(Beginning of PROVIDED RECORDS)
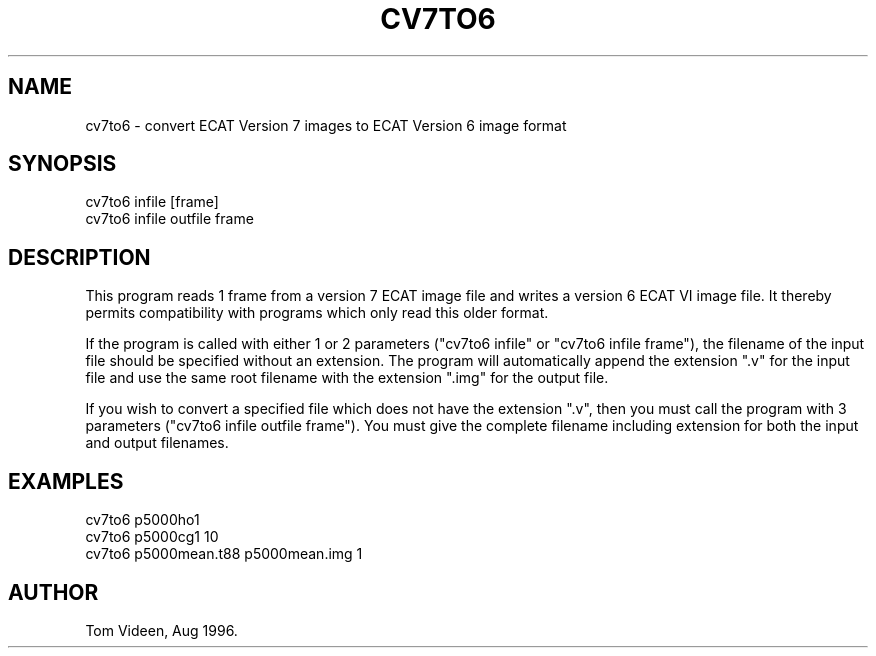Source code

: .TH CV7TO6 1 "12-Aug-96" "Neuroimaging Lab"
.SH NAME

cv7to6 - convert ECAT Version 7 images to ECAT Version 6 image format

.SH SYNOPSIS
.nf
cv7to6 infile [frame]
cv7to6 infile outfile frame
.fi

.SH DESCRIPTION
This program reads 1 frame from a version 7 ECAT image file and writes 
a version 6 ECAT VI image file. It thereby permits compatibility with programs
which only read this older format.

If the program is called with either 1 or 2 parameters ("cv7to6 infile" or
"cv7to6 infile frame"), the filename of the input file should be specified
without an extension. The program will automatically append the extension ".v"
for the input file and use the same root filename with the extension ".img" for
the output file.

If you wish to convert a specified file which does not have the extension ".v",
then you must call the program with 3 parameters ("cv7to6 infile outfile frame").
You must give the complete filename including extension for both the input
and output filenames.

.SH EXAMPLES 
.nf
cv7to6 p5000ho1
cv7to6 p5000cg1 10
cv7to6 p5000mean.t88 p5000mean.img 1

.SH AUTHOR

Tom Videen, Aug 1996.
(End of PROVIDED RECORDS)
* _HOW TO COMPLETE THIS TASK_: What the answer needs is every record above, exactly as written, and no pictures.

* _OUTPUT FOR THIS TASK_:
Source code

: .TH CV7TO6 1 "12-Aug-96" "Neuroimaging Lab"
.SH NAME

cv7to6 - convert ECAT Version 7 images to ECAT Version 6 image format

.SH SYNOPSIS
.nf
cv7to6 infile [frame]
cv7to6 infile outfile frame
.fi

.SH DESCRIPTION
This program reads 1 frame from a version 7 ECAT image file and writes 
a version 6 ECAT VI image file. It thereby permits compatibility with programs
which only read this older format.

If the program is called with either 1 or 2 parameters ("cv7to6 infile" or
"cv7to6 infile frame"), the filename of the input file should be specified
without an extension. The program will automatically append the extension ".v"
for the input file and use the same root filename with the extension ".img" for
the output file.

If you wish to convert a specified file which does not have the extension ".v",
then you must call the program with 3 parameters ("cv7to6 infile outfile frame").
You must give the complete filename including extension for both the input
and output filenames.

.SH EXAMPLES 
.nf
cv7to6 p5000ho1
cv7to6 p5000cg1 10
cv7to6 p5000mean.t88 p5000mean.img 1

.SH AUTHOR

Tom Videen, Aug 1996.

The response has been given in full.